The last two sentences of Douglass’s quote above raise what is known to economists as the problem of collective action (see Mancur Olson, The Logic of Collective Action [Harvard University Press, 1971]). If a large number of slaves (assuming they could have owned or obtained revolvers), escaped slaves, and their supporters had shot a sufficient number of slave owners and slave catchers, they would have abolished slavery. The collective action problem is who will start the action and shoot first, for those are themselves likely be killed or punished instead of being liberated. Most people are not willing to die for a cause, even just, that is likely to only benefit others.

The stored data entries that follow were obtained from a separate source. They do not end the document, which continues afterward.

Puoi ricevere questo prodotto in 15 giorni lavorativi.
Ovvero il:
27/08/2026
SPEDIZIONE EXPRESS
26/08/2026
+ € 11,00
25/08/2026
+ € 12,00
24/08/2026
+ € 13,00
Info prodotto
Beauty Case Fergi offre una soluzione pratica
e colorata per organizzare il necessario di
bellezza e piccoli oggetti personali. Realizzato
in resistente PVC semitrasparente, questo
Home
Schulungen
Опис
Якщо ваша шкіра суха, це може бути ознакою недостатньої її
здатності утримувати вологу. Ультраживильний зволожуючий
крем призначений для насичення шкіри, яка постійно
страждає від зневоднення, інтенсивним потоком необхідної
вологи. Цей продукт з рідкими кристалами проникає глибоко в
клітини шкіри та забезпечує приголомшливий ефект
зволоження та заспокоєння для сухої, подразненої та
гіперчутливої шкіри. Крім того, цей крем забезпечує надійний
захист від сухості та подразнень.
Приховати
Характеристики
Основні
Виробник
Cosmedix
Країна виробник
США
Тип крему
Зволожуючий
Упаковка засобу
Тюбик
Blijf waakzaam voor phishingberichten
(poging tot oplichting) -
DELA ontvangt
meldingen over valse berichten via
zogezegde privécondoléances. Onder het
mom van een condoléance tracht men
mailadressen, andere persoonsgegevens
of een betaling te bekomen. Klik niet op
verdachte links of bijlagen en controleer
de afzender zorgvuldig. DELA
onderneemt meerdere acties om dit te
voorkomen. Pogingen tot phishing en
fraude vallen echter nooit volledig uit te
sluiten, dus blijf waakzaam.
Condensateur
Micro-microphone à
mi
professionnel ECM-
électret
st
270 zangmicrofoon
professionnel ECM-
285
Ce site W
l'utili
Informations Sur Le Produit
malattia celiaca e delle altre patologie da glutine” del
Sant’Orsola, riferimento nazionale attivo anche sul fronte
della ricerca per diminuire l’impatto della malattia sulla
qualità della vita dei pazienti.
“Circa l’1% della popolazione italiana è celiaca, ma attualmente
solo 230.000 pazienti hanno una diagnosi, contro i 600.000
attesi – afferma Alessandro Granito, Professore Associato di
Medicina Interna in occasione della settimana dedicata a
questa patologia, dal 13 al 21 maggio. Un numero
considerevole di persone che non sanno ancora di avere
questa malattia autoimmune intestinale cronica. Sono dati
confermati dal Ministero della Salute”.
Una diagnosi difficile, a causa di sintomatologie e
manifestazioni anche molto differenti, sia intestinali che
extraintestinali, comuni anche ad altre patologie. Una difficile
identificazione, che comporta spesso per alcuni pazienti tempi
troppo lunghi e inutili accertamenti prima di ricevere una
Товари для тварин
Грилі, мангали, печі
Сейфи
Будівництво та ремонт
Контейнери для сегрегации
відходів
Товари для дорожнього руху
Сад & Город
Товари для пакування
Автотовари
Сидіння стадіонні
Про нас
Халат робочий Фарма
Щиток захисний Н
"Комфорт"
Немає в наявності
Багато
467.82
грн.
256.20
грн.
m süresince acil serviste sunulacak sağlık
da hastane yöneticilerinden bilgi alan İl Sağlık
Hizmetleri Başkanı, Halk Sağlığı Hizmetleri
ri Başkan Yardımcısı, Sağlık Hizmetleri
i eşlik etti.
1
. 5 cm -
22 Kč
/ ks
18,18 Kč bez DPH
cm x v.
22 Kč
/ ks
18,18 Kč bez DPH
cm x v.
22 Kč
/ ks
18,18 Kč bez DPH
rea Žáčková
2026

If however Douglass had succeeded instilling in a sufficient number of individuals the “determination to shoot down any man attempting to kidnap” or to shoot any slave master, slavery would have unraveled through a simple mechanism of incentives. The way to stop persecution is to increase its cost for persecutors so that they don’t derive any net benefit from it. If that succeeds, the persecutor will back off. Individual self-defense by persecuted individuals or their supporters may not be sufficient by itself to achieve that goal, but it can contribute to it.